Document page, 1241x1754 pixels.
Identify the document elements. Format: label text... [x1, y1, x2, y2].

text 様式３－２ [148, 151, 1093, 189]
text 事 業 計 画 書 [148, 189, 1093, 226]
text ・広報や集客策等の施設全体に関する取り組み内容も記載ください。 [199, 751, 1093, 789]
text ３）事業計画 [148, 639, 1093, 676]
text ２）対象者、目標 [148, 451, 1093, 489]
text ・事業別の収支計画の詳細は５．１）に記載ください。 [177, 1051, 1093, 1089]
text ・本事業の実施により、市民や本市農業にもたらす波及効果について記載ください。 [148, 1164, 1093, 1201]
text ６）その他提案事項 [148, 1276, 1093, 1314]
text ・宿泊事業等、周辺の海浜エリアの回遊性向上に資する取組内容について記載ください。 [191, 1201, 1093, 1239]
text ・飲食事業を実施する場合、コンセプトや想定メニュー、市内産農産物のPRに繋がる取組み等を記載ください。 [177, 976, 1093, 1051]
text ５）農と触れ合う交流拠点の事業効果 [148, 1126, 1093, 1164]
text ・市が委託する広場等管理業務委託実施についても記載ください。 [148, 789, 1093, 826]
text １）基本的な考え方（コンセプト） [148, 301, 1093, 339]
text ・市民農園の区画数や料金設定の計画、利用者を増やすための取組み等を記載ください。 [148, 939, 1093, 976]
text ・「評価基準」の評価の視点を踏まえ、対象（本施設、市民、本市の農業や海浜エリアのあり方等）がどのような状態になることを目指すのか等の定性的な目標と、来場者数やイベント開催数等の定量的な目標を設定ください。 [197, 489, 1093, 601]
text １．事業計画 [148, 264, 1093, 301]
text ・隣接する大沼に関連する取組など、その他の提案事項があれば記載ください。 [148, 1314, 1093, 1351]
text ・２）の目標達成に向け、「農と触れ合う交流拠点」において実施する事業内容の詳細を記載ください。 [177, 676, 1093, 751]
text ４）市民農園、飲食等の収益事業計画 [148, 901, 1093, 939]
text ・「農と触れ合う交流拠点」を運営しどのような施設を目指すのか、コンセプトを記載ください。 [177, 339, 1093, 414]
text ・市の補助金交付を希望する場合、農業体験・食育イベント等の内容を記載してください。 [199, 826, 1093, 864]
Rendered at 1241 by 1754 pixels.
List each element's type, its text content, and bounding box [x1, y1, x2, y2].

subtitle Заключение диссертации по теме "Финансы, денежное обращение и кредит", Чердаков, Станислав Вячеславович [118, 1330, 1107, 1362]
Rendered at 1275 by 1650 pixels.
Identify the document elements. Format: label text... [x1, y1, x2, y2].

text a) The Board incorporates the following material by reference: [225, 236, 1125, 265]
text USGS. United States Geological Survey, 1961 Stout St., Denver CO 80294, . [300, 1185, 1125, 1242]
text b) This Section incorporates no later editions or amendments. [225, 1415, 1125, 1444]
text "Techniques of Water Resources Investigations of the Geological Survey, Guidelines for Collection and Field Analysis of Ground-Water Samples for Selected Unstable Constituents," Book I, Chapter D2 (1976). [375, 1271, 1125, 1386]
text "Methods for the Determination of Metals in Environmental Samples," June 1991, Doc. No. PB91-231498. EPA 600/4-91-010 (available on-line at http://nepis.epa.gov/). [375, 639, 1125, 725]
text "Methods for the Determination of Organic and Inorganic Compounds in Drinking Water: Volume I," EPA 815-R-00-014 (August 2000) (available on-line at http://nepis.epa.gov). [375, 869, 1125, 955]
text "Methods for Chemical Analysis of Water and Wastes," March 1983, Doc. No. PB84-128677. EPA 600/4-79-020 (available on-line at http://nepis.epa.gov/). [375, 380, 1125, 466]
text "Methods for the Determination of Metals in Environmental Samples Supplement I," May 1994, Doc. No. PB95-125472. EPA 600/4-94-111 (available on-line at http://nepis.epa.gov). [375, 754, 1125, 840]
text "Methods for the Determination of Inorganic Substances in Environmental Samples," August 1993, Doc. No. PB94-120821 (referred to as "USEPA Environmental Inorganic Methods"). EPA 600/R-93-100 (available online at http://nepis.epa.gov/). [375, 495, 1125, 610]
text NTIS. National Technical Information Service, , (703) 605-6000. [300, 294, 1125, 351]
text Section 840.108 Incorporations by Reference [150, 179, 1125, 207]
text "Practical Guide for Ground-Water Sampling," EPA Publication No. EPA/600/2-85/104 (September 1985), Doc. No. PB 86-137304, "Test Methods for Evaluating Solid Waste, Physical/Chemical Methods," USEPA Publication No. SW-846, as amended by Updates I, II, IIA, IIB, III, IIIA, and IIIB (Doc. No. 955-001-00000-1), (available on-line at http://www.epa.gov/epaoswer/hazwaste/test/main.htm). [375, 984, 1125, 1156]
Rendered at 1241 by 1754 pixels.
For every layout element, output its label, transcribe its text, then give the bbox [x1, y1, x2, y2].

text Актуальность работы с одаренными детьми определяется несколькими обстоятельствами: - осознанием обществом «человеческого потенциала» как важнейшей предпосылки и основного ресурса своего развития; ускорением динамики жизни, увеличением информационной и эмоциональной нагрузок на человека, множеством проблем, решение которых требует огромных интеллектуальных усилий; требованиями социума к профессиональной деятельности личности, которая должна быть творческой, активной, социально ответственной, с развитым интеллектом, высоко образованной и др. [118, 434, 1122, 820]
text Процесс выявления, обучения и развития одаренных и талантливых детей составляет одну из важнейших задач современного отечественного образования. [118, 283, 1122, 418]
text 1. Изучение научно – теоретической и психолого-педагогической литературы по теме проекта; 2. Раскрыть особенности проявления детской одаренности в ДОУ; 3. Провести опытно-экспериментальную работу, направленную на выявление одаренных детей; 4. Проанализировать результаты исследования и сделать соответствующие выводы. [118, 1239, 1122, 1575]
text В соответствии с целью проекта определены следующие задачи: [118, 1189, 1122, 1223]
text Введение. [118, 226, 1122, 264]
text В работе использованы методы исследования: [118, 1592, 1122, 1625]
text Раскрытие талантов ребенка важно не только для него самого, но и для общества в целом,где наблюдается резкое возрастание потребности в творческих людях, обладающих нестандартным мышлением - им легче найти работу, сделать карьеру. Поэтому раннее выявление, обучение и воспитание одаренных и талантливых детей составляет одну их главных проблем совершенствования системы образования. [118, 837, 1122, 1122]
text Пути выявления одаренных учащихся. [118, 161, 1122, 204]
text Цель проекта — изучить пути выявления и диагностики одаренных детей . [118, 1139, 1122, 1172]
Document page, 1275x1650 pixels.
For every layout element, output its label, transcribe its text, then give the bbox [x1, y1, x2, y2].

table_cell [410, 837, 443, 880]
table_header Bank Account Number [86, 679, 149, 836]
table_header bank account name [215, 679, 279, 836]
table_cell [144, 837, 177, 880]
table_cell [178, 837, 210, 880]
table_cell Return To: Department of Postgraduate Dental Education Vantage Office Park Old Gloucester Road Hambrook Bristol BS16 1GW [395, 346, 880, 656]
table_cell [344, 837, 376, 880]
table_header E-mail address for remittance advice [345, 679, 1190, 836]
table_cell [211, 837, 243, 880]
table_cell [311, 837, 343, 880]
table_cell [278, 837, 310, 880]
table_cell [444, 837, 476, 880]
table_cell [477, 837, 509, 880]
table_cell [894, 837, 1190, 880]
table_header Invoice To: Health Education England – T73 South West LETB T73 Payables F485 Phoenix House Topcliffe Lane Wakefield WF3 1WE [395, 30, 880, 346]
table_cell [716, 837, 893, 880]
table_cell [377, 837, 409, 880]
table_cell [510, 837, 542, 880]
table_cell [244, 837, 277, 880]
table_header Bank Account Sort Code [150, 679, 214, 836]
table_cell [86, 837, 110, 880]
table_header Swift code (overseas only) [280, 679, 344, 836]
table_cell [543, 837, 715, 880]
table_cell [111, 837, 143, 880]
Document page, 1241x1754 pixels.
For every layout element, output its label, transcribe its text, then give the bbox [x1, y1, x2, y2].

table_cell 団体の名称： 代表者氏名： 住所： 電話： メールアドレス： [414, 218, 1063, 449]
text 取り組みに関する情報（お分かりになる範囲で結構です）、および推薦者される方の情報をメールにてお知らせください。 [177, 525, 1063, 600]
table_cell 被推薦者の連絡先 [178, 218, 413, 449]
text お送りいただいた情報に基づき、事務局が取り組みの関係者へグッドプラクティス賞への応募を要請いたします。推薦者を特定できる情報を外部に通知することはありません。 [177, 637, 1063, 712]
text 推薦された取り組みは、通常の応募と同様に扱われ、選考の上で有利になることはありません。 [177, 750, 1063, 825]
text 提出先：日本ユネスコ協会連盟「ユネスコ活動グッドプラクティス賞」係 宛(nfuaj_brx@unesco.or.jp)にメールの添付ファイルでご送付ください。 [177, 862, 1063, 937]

## WHAT IS EXPECTED
Tally the lines of the entries that carry the word "Analysis" and say only that number.

## ANSWER FOR THIS EXERCISE
2